Directions
Render the records below as a JSON list of strings, one string per line, omitting blank lines and leaving out the pictures.

(Saved data entries)
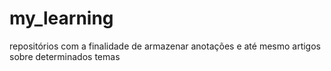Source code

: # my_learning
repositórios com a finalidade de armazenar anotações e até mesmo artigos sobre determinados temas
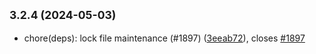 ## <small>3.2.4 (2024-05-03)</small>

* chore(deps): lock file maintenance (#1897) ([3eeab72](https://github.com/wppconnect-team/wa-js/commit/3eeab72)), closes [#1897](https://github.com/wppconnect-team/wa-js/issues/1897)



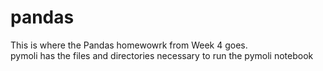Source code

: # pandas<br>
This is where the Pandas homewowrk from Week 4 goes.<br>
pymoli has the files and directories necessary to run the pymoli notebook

Exercise result
[
  "Source code",
  ": # my_learning",
  "repositórios com a finalidade de armazenar anotações e até mesmo artigos sobre determinados temas",
  " ## <small>3.2.4 (2024-05-03)</small>",
  "* chore(deps): lock file maintenance (#1897) ([3eeab72](https://github.com/wppconnect-team/wa-js/commit/3eeab72)), closes [#1897](https://github.com/wppconnect-team/wa-js/issues/1897)",
  "Source code",
  ": # pandas<br>",
  "This is where the Pandas homewowrk from Week 4 goes.<br>",
  "pymoli has the files and directories necessary to run the pymoli notebook"
]